§ Listed entries:
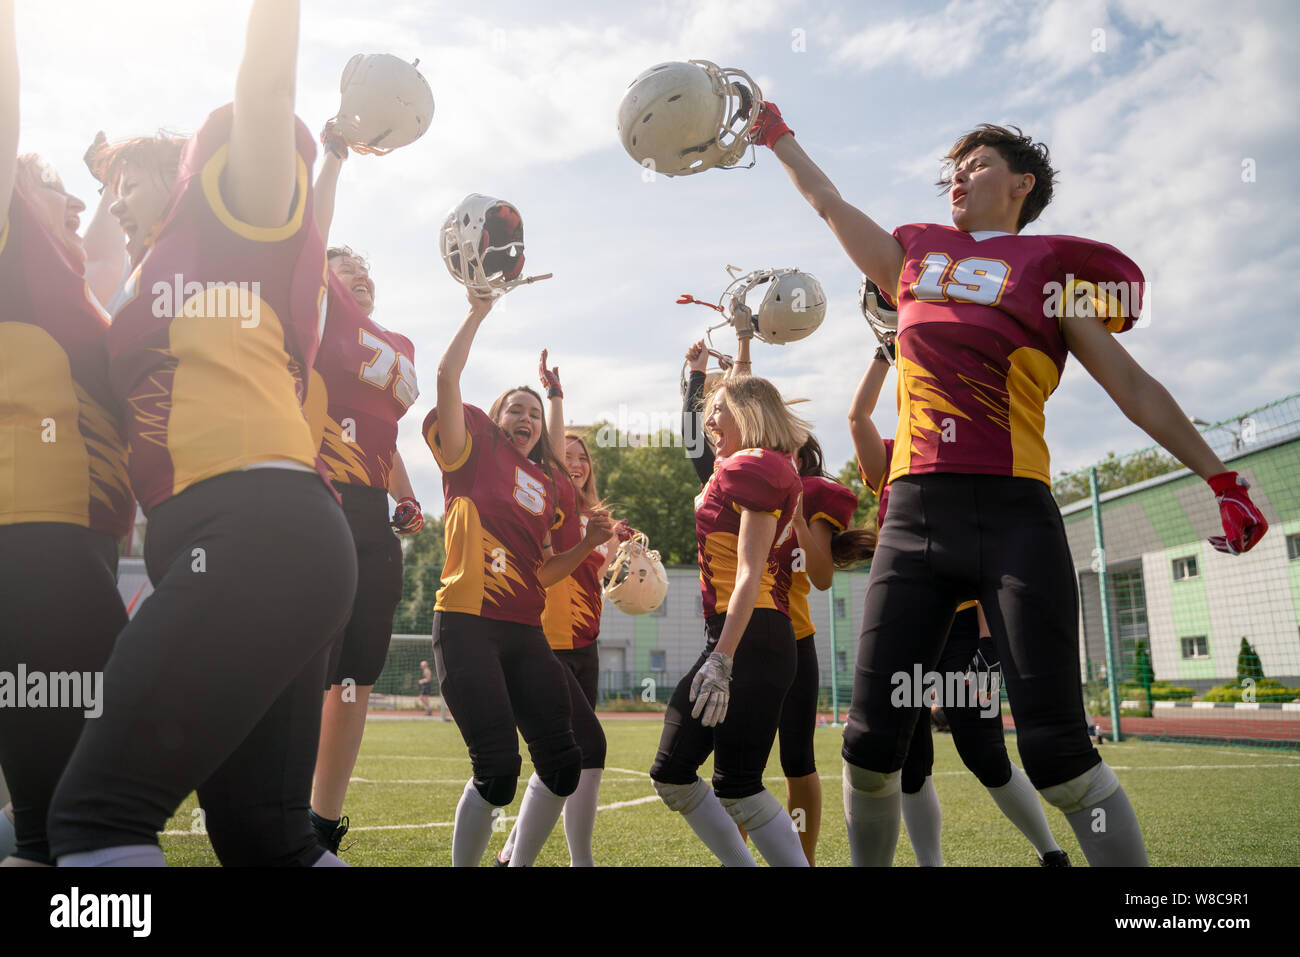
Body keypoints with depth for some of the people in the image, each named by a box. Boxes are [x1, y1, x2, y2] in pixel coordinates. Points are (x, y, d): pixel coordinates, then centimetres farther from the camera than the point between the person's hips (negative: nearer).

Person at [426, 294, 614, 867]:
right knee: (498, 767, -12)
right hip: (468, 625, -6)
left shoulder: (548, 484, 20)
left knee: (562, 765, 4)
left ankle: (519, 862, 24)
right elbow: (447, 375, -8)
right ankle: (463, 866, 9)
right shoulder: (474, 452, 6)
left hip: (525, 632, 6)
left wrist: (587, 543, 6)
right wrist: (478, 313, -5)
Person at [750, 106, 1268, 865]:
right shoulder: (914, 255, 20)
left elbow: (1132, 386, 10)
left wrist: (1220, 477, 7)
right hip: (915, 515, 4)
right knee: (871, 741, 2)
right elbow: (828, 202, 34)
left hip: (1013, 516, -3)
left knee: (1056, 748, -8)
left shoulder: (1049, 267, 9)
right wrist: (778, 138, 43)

--

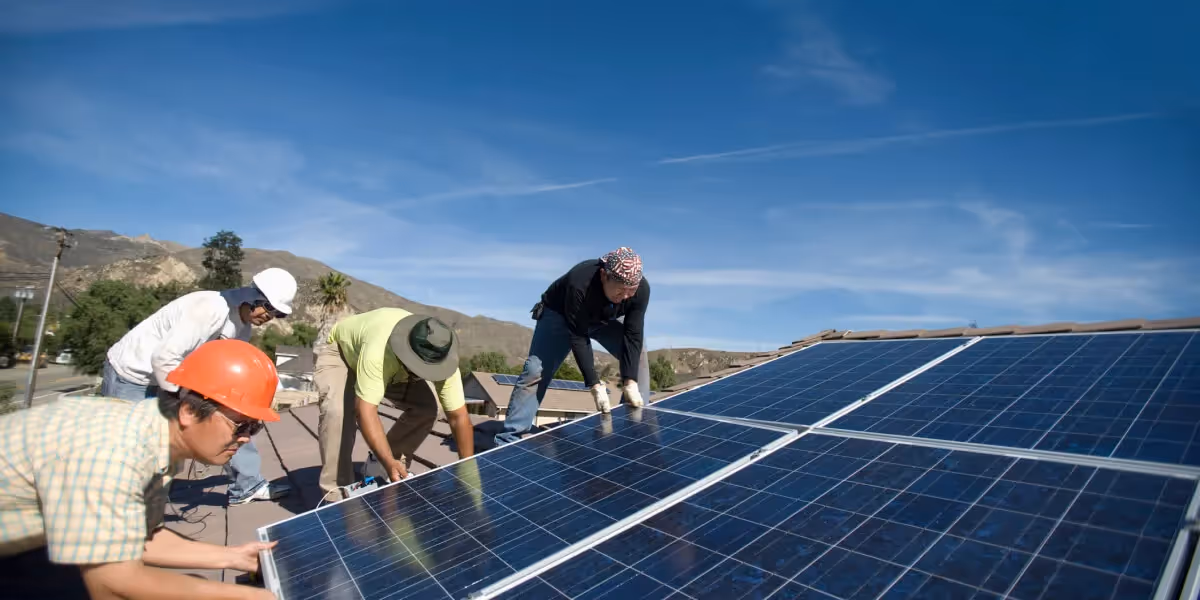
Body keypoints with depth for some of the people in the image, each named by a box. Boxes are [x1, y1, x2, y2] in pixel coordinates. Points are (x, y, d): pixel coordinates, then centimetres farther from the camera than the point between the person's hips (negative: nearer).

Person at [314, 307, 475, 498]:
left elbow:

§ Aim of the exercise: Switch "Person at" to "Subject at" in the entries starting at the line that contains "left hip: (525, 632, 6)" and ending at the line that contains "left shoulder: (1049, 267, 9)". Output only those lines, with everything else unchanged.

§ Answer to this exercise:
left hip: (525, 632, 6)
left wrist: (587, 543, 6)
right wrist: (478, 313, -5)
Subject at [750, 106, 1268, 865]:
right shoulder: (914, 255, 20)
left elbow: (1132, 386, 10)
left wrist: (1220, 477, 7)
right hip: (915, 515, 4)
right knee: (871, 741, 2)
right elbow: (828, 202, 34)
left hip: (1013, 516, -3)
left knee: (1056, 748, -8)
left shoulder: (1049, 267, 9)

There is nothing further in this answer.